I recently put new rings and rebuild the carburetor in a Poulan Wild Thing chainsaw and now I cant keep it running smoothly. Whenever the choke is fully open it idles really fast. It seems to idle a little smoother whenever the choke is closed but when i hit the throttle it bogs down. I tried using the carburetor adjustment directions i found in another post but I cant keep it idling properly to adjust the carburetor correctly. Any help would be appreciated greatly. Thanks.


----------



## 30yearTech (Sep 14, 2006)

Sounds like you may have an air leak into the crankcase somewhere. Check the crankshaft seals, make sure they are inserted properly. 

Did you use sealant on the crankcase when you reassembled the engine? 

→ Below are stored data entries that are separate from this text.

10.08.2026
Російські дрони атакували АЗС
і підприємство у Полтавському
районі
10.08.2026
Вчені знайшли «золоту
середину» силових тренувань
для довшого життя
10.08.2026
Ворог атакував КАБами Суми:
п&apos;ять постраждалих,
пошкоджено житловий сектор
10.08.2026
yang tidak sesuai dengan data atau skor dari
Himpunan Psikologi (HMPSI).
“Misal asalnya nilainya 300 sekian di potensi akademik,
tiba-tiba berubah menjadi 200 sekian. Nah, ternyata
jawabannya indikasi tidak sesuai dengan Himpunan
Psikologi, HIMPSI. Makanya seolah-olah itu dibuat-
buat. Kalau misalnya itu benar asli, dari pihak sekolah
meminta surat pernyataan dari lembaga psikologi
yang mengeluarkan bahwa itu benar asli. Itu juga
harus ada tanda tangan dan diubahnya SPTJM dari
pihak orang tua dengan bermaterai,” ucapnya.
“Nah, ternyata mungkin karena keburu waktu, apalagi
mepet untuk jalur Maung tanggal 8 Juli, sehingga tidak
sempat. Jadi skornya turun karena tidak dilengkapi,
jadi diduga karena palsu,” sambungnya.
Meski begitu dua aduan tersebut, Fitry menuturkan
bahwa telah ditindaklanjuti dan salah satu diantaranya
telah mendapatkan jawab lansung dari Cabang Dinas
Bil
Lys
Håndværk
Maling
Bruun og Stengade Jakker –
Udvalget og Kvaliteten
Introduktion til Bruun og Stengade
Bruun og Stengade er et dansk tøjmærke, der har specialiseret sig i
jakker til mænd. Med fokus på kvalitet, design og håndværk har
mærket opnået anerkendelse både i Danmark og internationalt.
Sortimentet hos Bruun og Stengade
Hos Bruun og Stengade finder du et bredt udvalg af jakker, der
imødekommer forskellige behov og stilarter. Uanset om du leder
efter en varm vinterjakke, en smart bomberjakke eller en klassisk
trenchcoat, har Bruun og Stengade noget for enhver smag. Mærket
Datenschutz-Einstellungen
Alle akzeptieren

Check the area where the carburetor mounts, and make sure the gaskets to the insulator are good and everything is tight.


----------



## reaglebeagle (Apr 21, 2010)

Whenever I took the crankcase apart it had some type of sealant instead of a gasket. Whenever I reassembled it I made my own gasket out of a sheet of gaket material and I used gasket sealant. I used the same gasket between the carburetor and crankcase instead of replacing it. I will try new gaskets.
Hopefully that will fix it.


----------



## armymedic80 (Aug 11, 2010)

You're wasting your time and money on a piece of junk chainsaw like a Poulan Pro. I had the 4620 model with the 20 inch bar and it ran well for 2 days and then broke down more than once. You get what you pay for and that's why they are cheap to buy. Spend a little more for an Echo or Husqvana and you will see the quality and smoothness of a real chainsaw. It's just my advice.


----------



## 30yearTech (Sep 14, 2006)

reaglebeagle said:


> Whenever I took the crankcase apart it had some type of sealant instead of a gasket. Whenever I reassembled it I made my own gasket out of a sheet of gaket material and I used gasket sealant. I used the same gasket between the carburetor and crankcase instead of replacing it. I will try new gaskets.
> Hopefully that will fix it.


There is not supposed to be a gasket for the crankcase halves. The gasket you made could be causing the crankshaft seals to leak where they seal against the crankcase. Remove the gasket and use only some high temp sealant on this area. A small air leak will cause issues such as those you described.

Best of Luck...


----------